• [Work to be completed] Please set out all of the data below as a numbered list, one item per line, skipping blank lines and leaving the pictures out of your answer.

• [Study material]
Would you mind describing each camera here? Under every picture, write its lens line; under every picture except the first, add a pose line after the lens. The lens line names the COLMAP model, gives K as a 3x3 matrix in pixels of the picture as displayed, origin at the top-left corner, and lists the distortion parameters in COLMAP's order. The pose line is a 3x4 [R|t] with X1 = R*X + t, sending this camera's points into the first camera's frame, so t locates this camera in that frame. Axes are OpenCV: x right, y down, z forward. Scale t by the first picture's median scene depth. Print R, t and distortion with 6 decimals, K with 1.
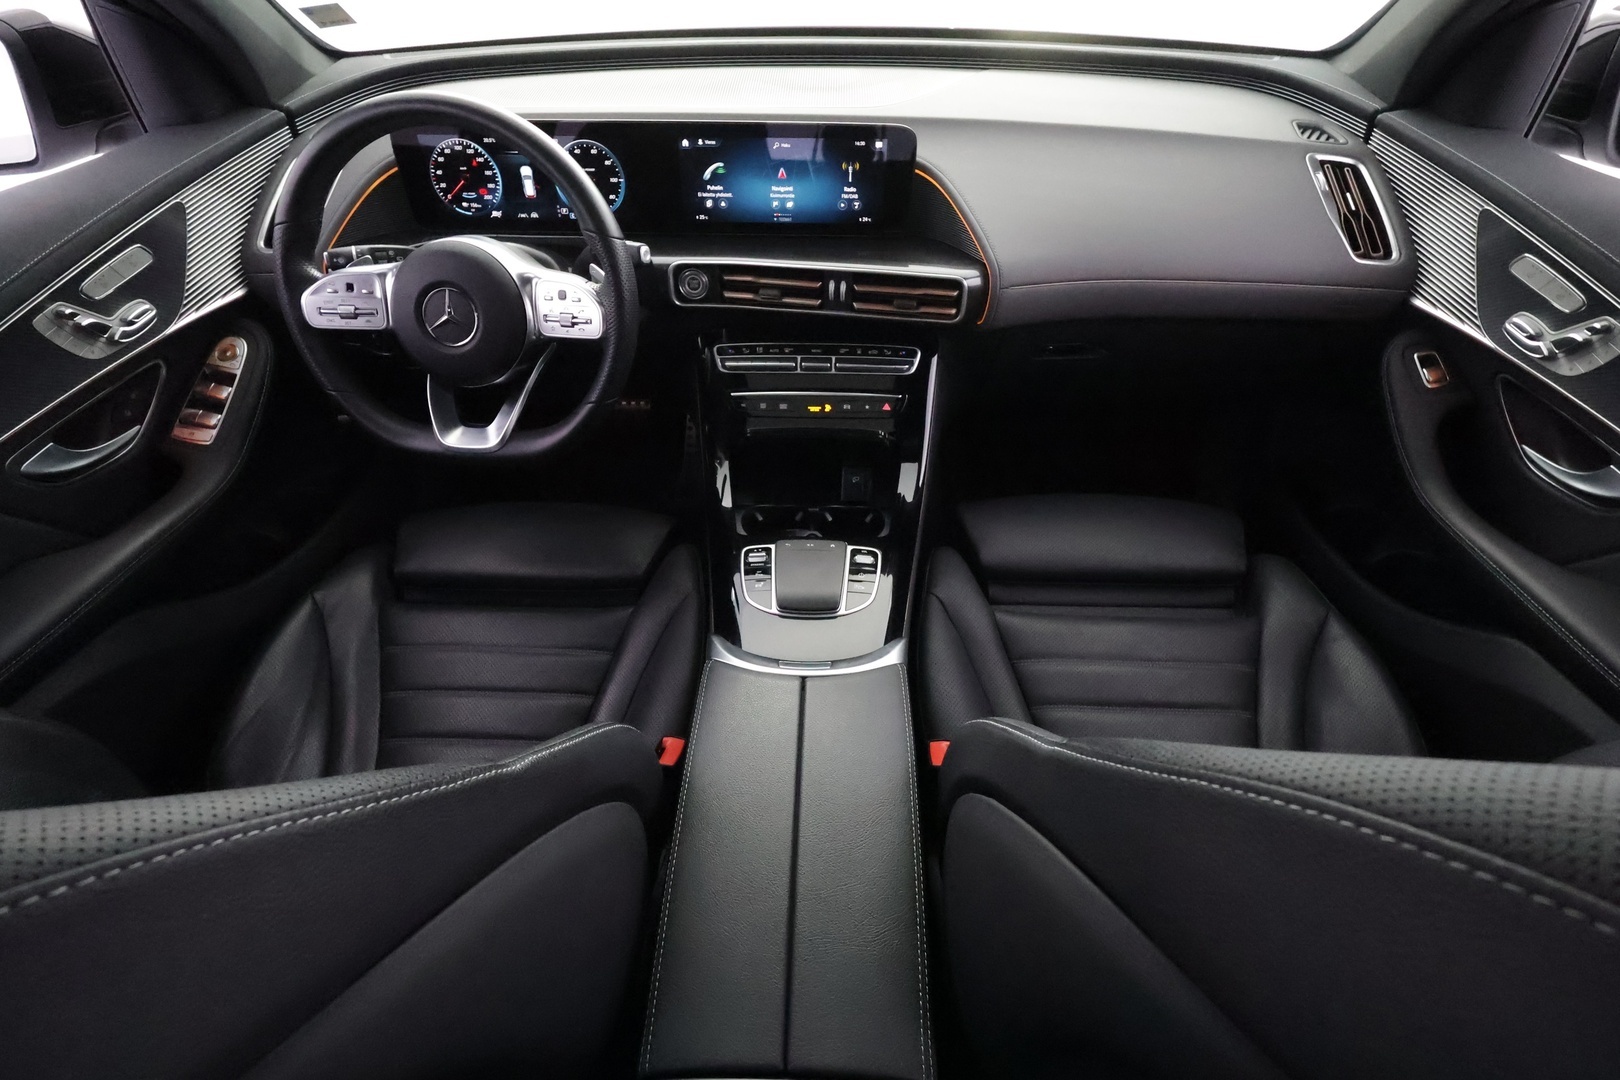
lens RADIAL K [[744.2, 0, 806.1], [0, 744.2, 531.6], [0, 0, 1]] dist [-0.002476, 0.001515]
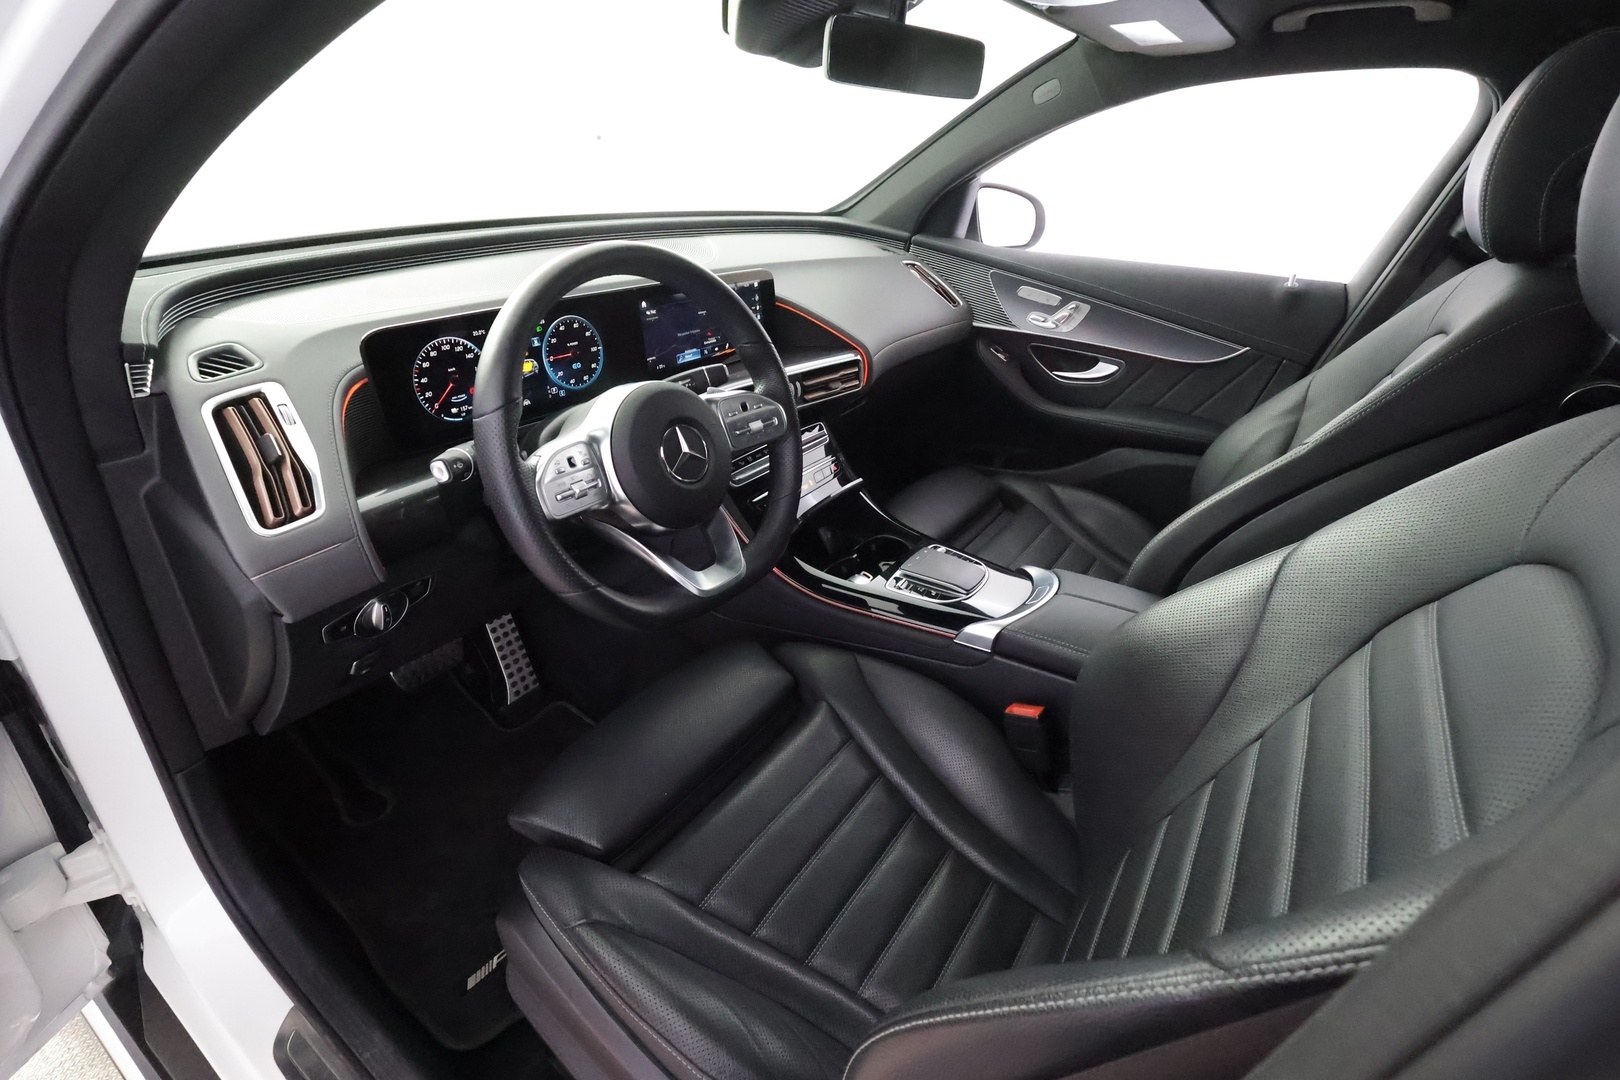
lens RADIAL K [[744.2, 0, 802.0], [0, 744.2, 552.7], [0, 0, 1]] dist [-0.002476, 0.001515]
pose [[0.536189, -0.384006, 0.751692, -0.994708], [0.520990, 0.851218, 0.063222, -0.159458], [-0.664131, 0.357725, 0.656477, 0.257182]]
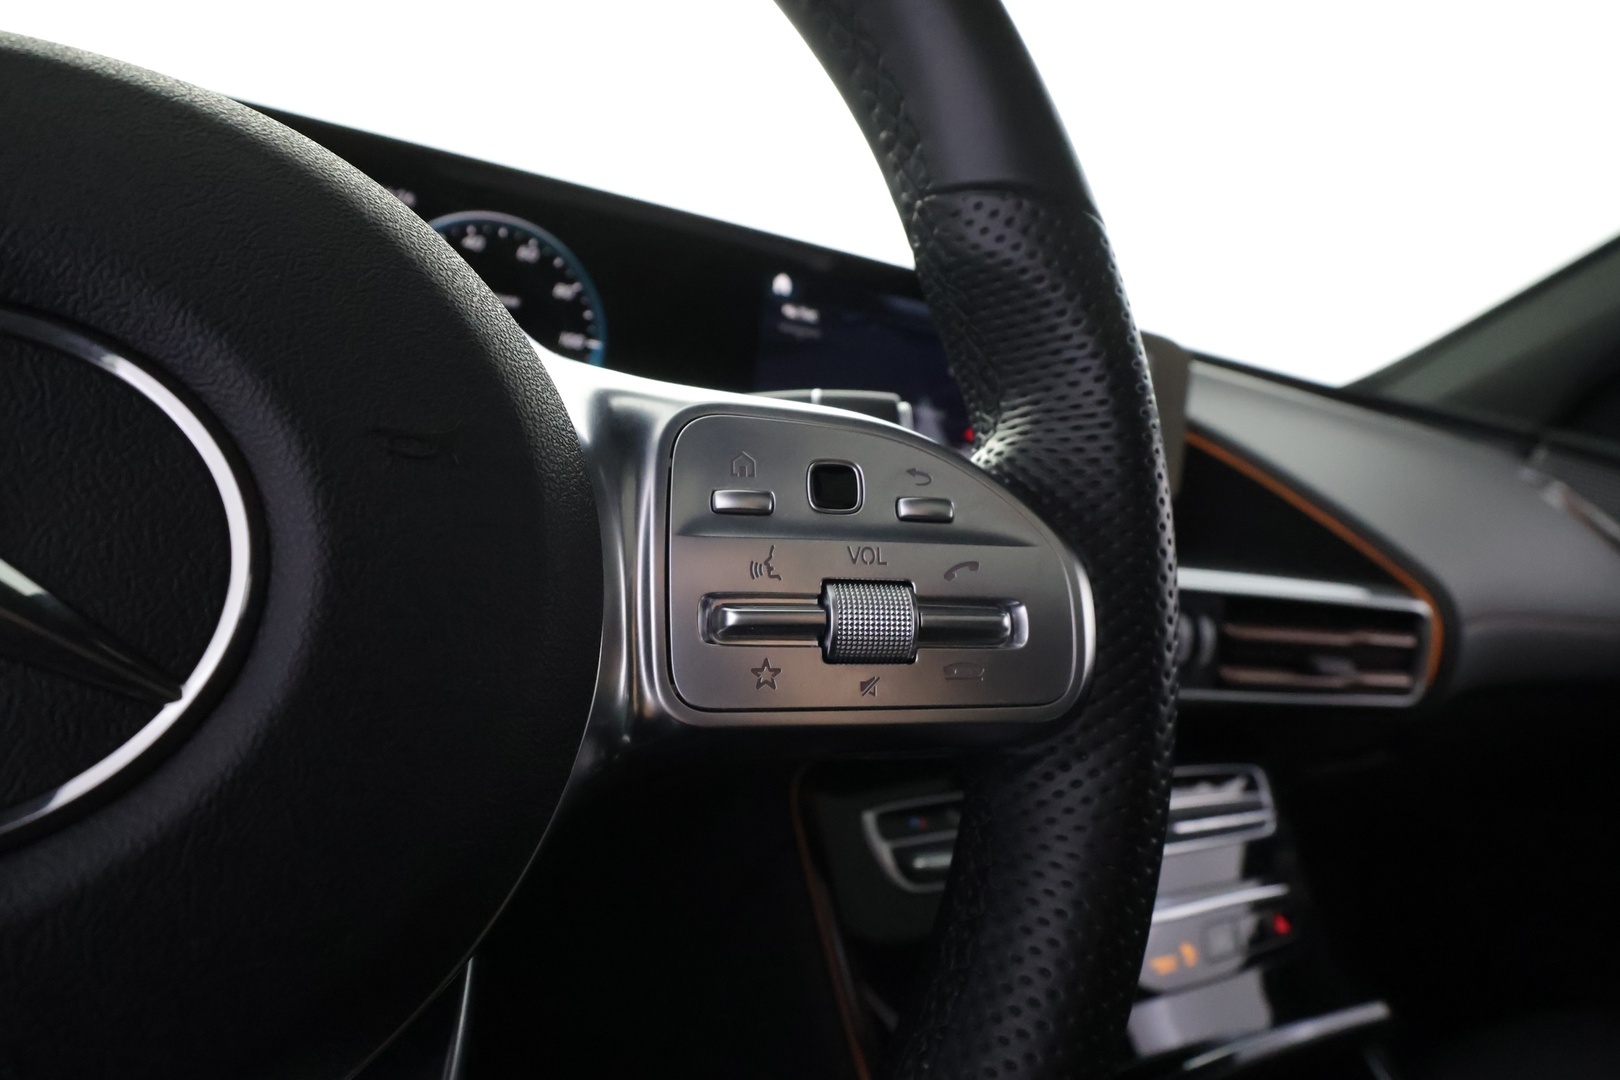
lens RADIAL K [[845.6, 0, 802.3], [0, 845.6, 547.5], [0, 0, 1]] dist [-0.005875, -0.001228]
pose [[0.861576, 0.053877, 0.504762, -0.365602], [0.190679, 0.887188, -0.420165, -0.214245], [-0.470456, 0.458251, 0.754107, 0.723395]]
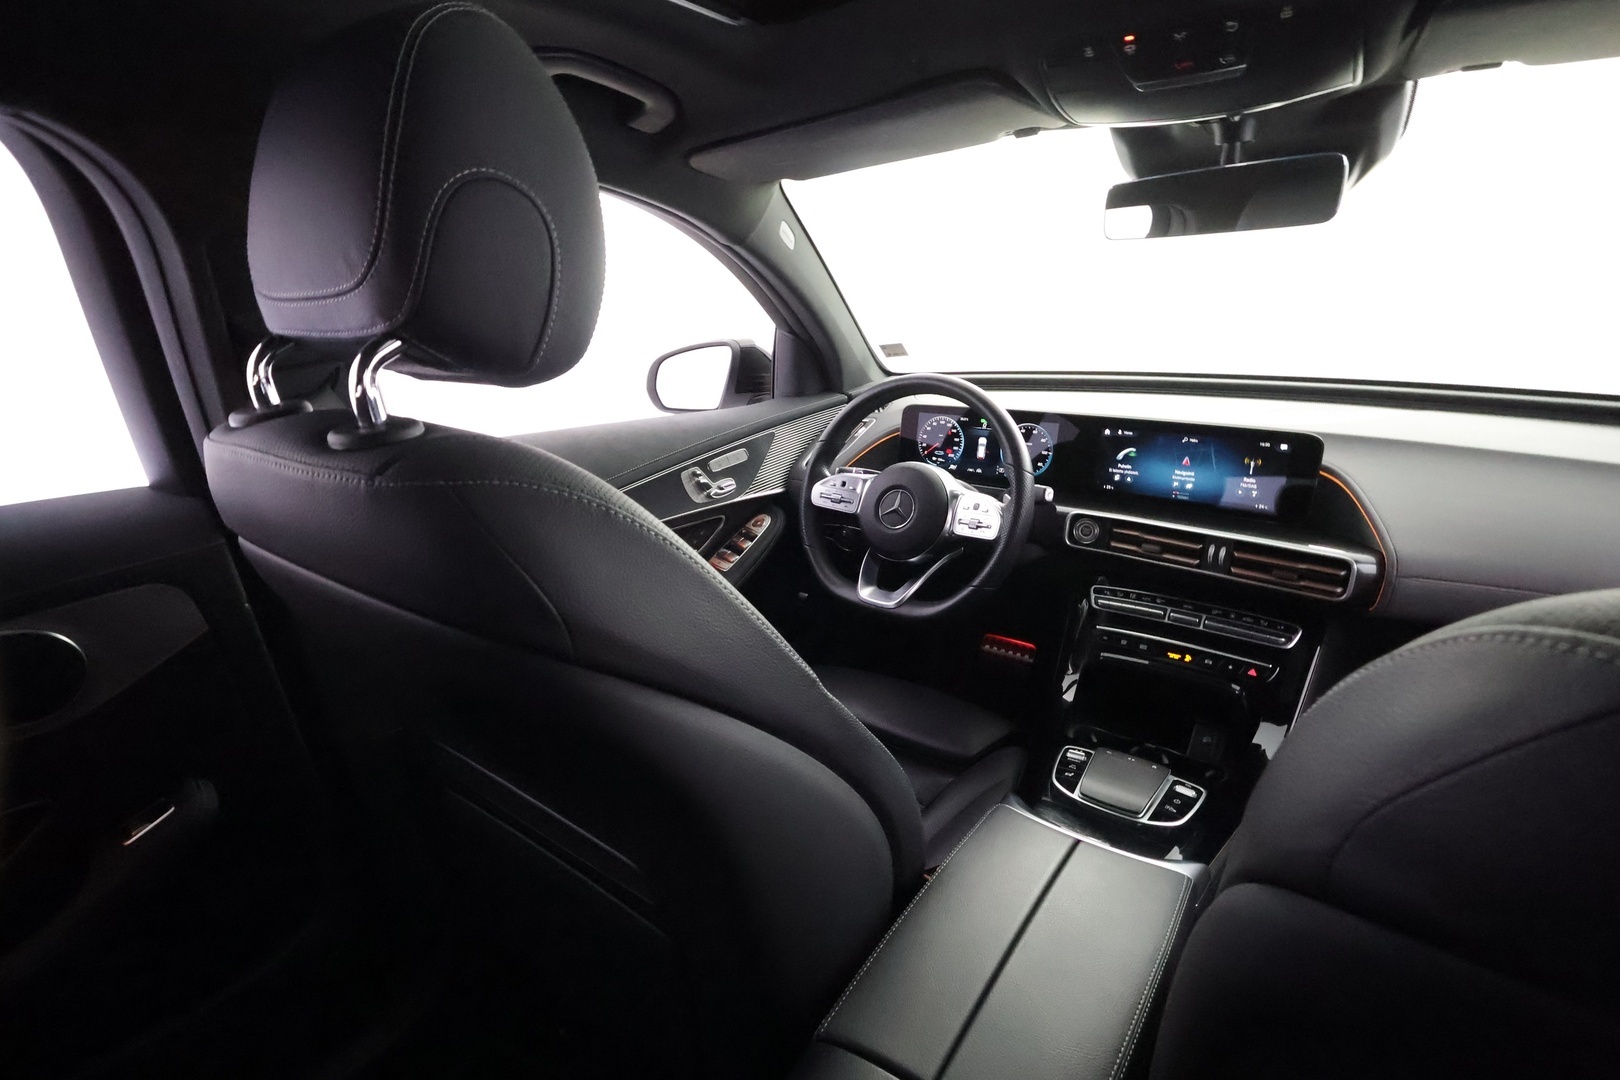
lens RADIAL K [[744.2, 0, 809.9], [0, 744.2, 531.4], [0, 0, 1]] dist [-0.002476, 0.001515]
pose [[0.822681, 0.159542, -0.545658, 0.139680], [-0.376459, 0.872104, -0.312591, 0.214220], [0.425999, 0.462581, 0.777524, -0.127083]]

• [Exercise solution]
1. Would you mind describing each camera here? Under every picture, write its lens line; under every picture except the first, add a pose line after the lens. The lens line names the COLMAP model, gives K as a 3x3 matrix in pixels of the picture as displayed, origin at the top-left corner, and lists the distortion parameters in COLMAP's order. The pose line is a 3x4 [R|t] with X1 = R*X + t, sending this camera's points into the first camera's frame, so t locates this camera in that frame. Axes are OpenCV: x right, y down, z forward. Scale t by the first picture's median scene depth. Print R, t and distortion with 6 decimals, K with 1.
2. lens RADIAL K [[744.2, 0, 806.1], [0, 744.2, 531.6], [0, 0, 1]] dist [-0.002476, 0.001515]
3. lens RADIAL K [[744.2, 0, 802.0], [0, 744.2, 552.7], [0, 0, 1]] dist [-0.002476, 0.001515]
4. pose [[0.536189, -0.384006, 0.751692, -0.994708], [0.520990, 0.851218, 0.063222, -0.159458], [-0.664131, 0.357725, 0.656477, 0.257182]]
5. lens RADIAL K [[845.6, 0, 802.3], [0, 845.6, 547.5], [0, 0, 1]] dist [-0.005875, -0.001228]
6. pose [[0.861576, 0.053877, 0.504762, -0.365602], [0.190679, 0.887188, -0.420165, -0.214245], [-0.470456, 0.458251, 0.754107, 0.723395]]
7. lens RADIAL K [[744.2, 0, 809.9], [0, 744.2, 531.4], [0, 0, 1]] dist [-0.002476, 0.001515]
8. pose [[0.822681, 0.159542, -0.545658, 0.139680], [-0.376459, 0.872104, -0.312591, 0.214220], [0.425999, 0.462581, 0.777524, -0.127083]]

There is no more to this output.